Anyway, having said that, focusing on education of adults is the best method for keeping kids safe around guns.

And that means BOTH adults who own guns, as well as adults who DO NOT own guns. Anyone who parents a child, or spends any amount of time supervising children, should be educated on how to talk with kids about guns, and gun safety. I personally think a gun safety topic should be added to the DARE curriculum, or taught at least once a year K-12. EVERY child should know abut gun safety, just as we worry about whether they can swim, and teach "stranger danger", fire safety plans, and "bad touching".

Gun safety is for ALL kids, not just kids of legal gun owners. Personally, I think kids in homes that don't own guns are at FAR greater risk than kids who live in homes with guns, because they may have so little practical knowledge or discussion about safety at home, and may be more curious than kids who are educated on safety on an ongoing basis.

This is a good start:

https://eddieeagle.nra.org/parents

Parents play a key role in developing safe practices and are ultimately responsible for the behavior and safety of their children. Isolated lessons and concepts can quickly be forgotten but with repetition, children remember standard safety procedures. The goal of the Eddie Eagle GunSafe® program is to help you bring up an important safety issue with your child. It's not a complicated or confusing message, and it's easy and fun to teach. If children see a gun, they need to remember:


STOP!
This first step is crucial. Stopping first allows your child the time he or she needs to remember the rest of the safety instructions.


Don’t Touch
A firearm that is not touched or disturbed is unlikely to fire and otherwise endanger your child or other people.


Run Away
This removes the temptation to touch the firearm as well as the danger that another person may negligently cause it to fire.


Tell a Grown-up
Children should seek a trustworthy adult, neighbor, relative or teacher – if a parent or guardian is not available.
 
Toddlers kill.

[video=youtube;vjlxXAy1_eE]https://www.youtube.com/watch?v=vjlxXAy1_eE[/video]
 
It saddens me when the first response isn't "How can we prevent this" but something along the lines of "Ok but kids die other ways too."
 
Came across this old post by Los. :)

How was the next year comparatively statwise?
:bump:

It's doubly sad that the only way the public can assemble this data is from searching the news media for stories. That's ridiculous.

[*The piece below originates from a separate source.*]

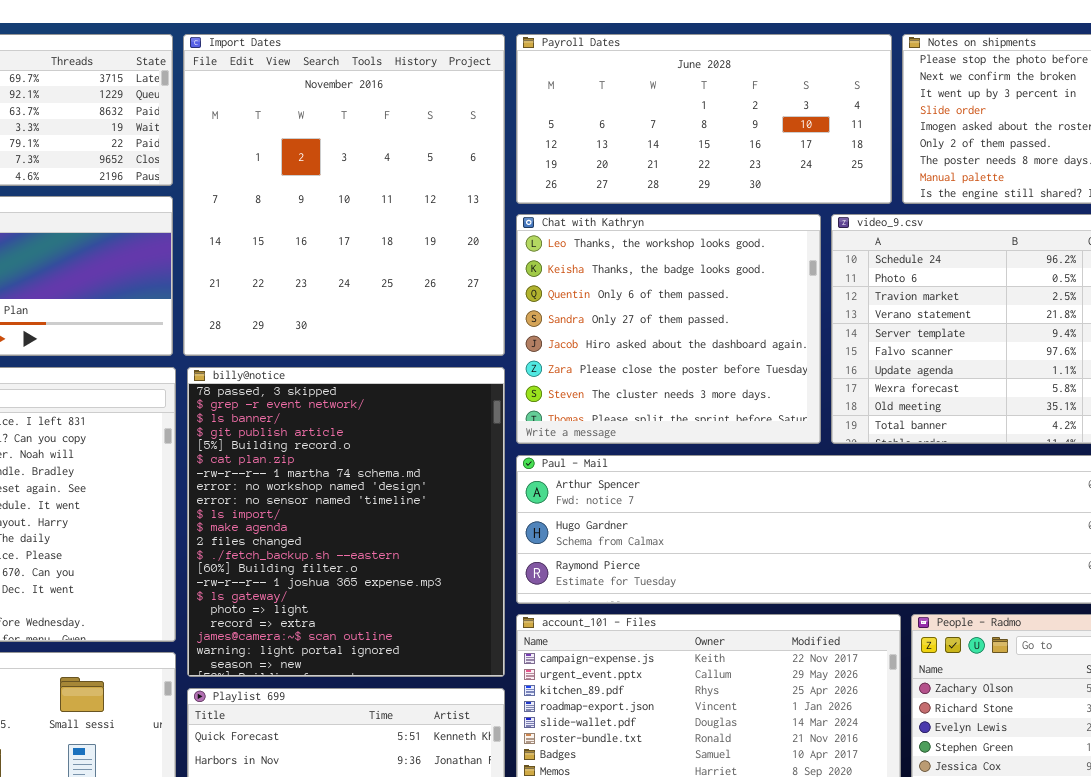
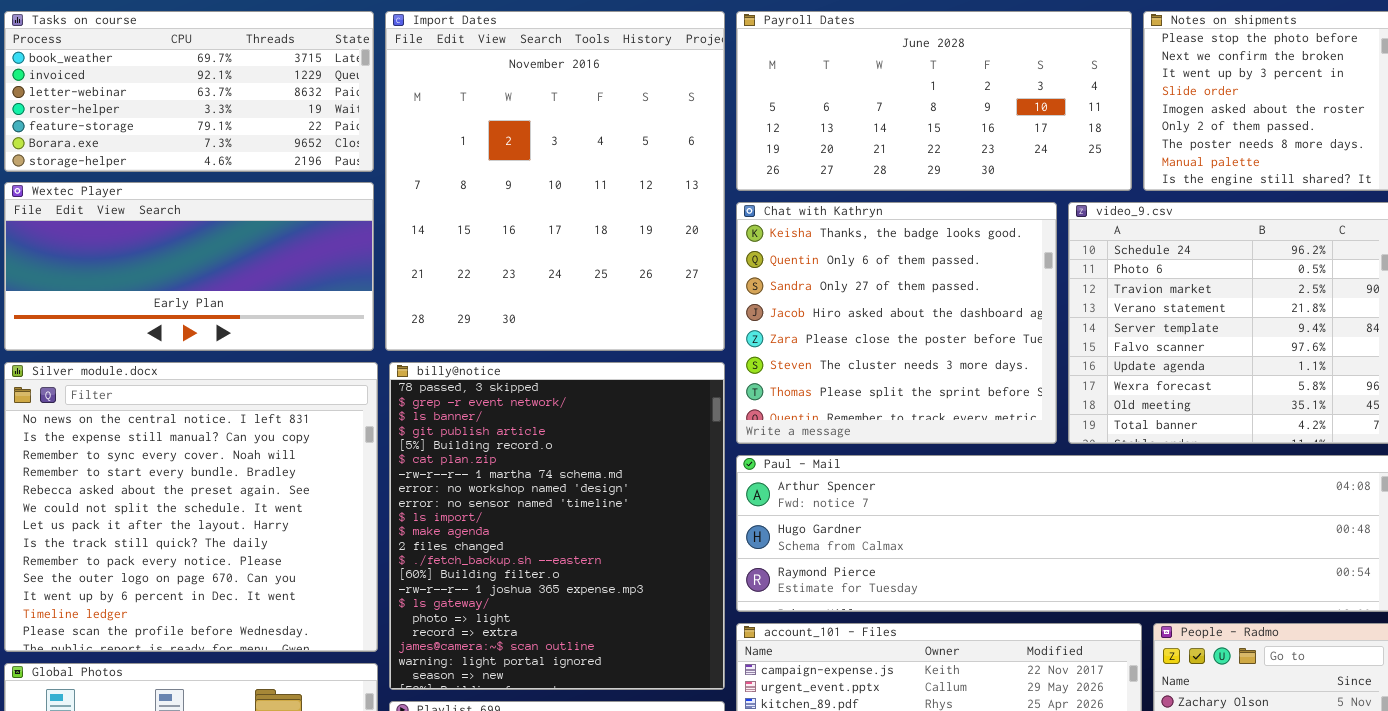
Chat with Kathryn: [516,214,821,444] -> [736,202,1057,444], scrolled down 1 row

There was a time, not too long ago, when the FBI, CDC and other LE agencies kept statistics on gun incidents. Apparently the NRA and other groups pressured the government to stop gathering those statistics.
 
I see the NRA as taking away a right to know something here, yet they claim they are all about rights. Hypocrites imo.
 
Toddler shoots her mom with a gun her dad left in their car, police say

Brazier left the loaded Glock19 9mm handgun between the center armrest and the front passenger seat, police said. His 3-year-old daughter got hold of it, and Thomas told police she heard a "loud pop, like a balloon." Then she realized the blood she saw was coming from her own body.

Brazier was charged with two counts of criminal recklessness and two counts of neglect of a dependent.

The children were placed in custody of the Indiana Department of Child Services and remain there.


https://www.cnn.com/2018/04/19/us/toddler-accidentally-shoots-mom-trnd/index.html

LE is doing what they can by laying charges and removing the kids, hoping the courts will follow through - as a deterrent to others.